Labor promises $15 million on language schools for kids

More Australian preschoolers will be able to learn another language under a Labor plan to give every community language school in the country a $30,000 funding boost.

Labor education spokeswoman Tanya Plibersek said the funding would benefit about 780 language schools already teaching 105,000 students across Australia, allowing them to expand their operations and upskill staff.

Labor will give community language schools grants of up to $30,000 over three years if it wins government in May.Credit:Shutterstock

“This $15 million commitment will allow community language schools to expand their programs to preschoolers, improve teacher training, and upgrade classroom resources,” she said.

“Currently, community language schools teach mostly school-age kids. But the younger someone starts learning another language, the easier it is to pick it up. That’s why we’ve made sure this funding can help more community language schools open their classrooms to preschoolers.”

Under Labor’s proposal, which Plibersek will announce at the NSW Federation of Community Language Schools annual conference on Saturday, every community language school that is accredited by a state or territory government will receive a grant offer of up to $30,000 over three years, with the amount of funding dependent on the number of enrolments.

The federation’s chief executive Michael Christodoulou said the funding would make a significant impact, as many schools relied on volunteer teachers, the use of public school classrooms, and fundraising to keep operating.

“They can do a lot of things with that amount of money,” he said. “These schools do a lot of good work. Most of the kids who attend language schools do continue with it right into high school, and even HSC.”
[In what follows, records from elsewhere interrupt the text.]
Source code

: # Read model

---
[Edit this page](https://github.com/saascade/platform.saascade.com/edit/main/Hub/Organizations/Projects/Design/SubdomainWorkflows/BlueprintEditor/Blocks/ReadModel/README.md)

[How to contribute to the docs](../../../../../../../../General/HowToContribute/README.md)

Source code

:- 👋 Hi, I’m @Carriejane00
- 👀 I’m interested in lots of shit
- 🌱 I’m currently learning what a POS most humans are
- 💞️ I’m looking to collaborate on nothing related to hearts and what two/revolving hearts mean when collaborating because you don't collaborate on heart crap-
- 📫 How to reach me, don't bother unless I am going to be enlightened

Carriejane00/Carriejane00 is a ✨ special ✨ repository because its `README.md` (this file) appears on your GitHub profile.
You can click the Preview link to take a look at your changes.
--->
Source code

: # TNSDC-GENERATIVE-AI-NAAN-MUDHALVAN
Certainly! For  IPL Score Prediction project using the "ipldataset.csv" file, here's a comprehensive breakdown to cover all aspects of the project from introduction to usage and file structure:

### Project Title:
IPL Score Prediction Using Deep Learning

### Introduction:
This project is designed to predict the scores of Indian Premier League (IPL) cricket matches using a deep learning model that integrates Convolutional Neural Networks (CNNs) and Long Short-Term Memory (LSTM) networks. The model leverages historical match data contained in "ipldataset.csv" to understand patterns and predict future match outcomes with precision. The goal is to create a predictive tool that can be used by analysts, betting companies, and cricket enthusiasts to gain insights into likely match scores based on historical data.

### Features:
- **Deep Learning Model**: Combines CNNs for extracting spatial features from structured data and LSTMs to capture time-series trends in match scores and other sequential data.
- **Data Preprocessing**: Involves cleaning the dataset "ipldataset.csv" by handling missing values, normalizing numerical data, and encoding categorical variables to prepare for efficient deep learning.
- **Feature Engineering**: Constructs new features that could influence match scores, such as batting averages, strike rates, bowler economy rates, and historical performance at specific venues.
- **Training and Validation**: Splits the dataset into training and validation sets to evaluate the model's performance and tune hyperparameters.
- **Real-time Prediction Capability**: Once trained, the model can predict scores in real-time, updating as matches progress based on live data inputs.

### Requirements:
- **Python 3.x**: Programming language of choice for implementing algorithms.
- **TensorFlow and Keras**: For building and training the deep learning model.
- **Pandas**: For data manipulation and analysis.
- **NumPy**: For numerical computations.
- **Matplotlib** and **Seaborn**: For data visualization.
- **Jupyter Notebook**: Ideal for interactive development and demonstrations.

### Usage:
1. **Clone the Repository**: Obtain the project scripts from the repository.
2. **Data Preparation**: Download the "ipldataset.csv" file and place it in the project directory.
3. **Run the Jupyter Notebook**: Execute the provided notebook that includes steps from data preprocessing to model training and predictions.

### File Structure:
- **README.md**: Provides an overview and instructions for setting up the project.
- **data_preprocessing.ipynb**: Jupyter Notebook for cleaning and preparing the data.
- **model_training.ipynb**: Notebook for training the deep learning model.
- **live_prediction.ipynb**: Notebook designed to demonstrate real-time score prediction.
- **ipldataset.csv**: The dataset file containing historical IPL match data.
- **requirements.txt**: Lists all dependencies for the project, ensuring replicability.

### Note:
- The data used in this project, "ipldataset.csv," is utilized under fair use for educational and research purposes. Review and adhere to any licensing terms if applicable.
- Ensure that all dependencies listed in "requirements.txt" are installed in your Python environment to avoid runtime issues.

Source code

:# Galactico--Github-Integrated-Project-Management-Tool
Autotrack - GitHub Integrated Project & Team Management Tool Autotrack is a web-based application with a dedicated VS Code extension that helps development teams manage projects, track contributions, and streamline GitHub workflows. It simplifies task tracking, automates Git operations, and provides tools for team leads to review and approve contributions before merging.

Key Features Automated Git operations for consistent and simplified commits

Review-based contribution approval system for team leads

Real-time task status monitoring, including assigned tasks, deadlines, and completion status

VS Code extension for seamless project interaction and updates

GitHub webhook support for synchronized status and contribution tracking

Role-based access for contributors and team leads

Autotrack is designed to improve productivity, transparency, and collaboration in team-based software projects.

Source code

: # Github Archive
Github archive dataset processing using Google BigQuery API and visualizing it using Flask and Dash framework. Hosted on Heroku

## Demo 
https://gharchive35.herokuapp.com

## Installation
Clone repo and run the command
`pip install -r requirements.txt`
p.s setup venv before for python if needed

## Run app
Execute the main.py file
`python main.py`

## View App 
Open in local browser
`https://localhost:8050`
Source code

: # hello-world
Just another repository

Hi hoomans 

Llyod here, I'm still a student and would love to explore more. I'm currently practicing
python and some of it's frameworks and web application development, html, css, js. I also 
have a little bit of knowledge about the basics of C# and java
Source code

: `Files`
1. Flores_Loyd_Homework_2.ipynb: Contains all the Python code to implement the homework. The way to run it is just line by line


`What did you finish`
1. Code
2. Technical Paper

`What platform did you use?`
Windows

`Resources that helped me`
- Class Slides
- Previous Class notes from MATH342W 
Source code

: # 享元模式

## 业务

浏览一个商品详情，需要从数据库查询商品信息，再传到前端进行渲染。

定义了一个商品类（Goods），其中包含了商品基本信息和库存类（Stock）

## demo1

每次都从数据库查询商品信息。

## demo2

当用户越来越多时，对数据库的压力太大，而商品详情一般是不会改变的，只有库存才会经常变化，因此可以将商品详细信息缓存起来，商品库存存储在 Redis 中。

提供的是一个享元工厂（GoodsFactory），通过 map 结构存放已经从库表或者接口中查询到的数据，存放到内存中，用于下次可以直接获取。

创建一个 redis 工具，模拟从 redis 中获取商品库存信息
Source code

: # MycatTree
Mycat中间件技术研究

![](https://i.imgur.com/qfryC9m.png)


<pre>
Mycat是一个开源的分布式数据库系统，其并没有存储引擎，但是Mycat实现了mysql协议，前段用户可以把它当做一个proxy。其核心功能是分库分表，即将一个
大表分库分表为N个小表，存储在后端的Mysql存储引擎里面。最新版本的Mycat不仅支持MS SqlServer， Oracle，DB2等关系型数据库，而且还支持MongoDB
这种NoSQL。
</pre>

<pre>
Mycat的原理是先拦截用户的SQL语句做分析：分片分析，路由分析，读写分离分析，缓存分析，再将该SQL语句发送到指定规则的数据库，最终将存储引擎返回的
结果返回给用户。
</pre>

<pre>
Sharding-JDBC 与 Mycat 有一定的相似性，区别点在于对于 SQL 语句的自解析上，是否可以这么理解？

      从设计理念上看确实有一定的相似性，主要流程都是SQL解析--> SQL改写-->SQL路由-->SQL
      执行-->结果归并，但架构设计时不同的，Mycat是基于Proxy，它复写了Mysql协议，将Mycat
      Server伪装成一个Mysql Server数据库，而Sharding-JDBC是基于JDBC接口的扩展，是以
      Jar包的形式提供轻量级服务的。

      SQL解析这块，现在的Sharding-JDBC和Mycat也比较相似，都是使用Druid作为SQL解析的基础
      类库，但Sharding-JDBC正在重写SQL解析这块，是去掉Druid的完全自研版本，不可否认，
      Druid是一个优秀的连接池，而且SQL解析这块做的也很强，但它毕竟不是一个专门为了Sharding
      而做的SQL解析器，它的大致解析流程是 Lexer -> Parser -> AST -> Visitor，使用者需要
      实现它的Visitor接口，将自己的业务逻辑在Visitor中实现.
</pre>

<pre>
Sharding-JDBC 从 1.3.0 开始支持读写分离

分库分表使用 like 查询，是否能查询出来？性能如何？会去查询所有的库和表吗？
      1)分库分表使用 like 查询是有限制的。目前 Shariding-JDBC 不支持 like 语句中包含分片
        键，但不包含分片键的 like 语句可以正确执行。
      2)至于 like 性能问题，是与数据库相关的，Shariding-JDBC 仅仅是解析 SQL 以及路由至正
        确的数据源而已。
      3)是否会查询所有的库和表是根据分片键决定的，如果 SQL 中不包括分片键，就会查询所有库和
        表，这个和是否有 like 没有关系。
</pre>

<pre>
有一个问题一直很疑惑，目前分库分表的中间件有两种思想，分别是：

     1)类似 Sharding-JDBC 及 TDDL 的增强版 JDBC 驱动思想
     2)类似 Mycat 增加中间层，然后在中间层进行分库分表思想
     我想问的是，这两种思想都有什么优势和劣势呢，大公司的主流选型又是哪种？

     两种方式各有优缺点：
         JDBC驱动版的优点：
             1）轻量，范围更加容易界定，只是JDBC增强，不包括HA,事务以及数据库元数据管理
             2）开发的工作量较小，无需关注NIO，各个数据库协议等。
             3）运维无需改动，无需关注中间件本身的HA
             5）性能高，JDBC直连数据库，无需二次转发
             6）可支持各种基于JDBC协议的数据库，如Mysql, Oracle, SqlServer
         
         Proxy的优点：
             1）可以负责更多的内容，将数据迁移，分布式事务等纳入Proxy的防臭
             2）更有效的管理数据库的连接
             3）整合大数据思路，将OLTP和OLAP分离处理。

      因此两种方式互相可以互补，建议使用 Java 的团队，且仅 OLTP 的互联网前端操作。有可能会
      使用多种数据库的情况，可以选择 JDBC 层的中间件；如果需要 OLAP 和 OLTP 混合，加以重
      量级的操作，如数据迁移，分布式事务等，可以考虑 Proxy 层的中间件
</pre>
The schools typically run on weekends and generally specialise in one language each – such as Arabic, Greek or Chinese – and are especially popular among migrant families who wish for their children to learn the language and culture of their relatives. Lessons usually run for a minimum of two hours, with more than 90 languages taught through such schools across the country.

Plibersek said while a key aim of the initiative was for preschoolers to have access to language programs, schools could also use the funding to generally improve their operations such as better online delivery, subsidising teachers’ TAFE qualifications, or putting it toward setting up a new school.

Education has not been a prominent issue this election campaign, which has been light on policy announcements. This week Prime Minister Scott Morrison announced the University of Adelaide and Curtin University in WA would receive $50 million through its “trailblazer” research commercialisation program – the first two universities to receive grants through the initiative established in November.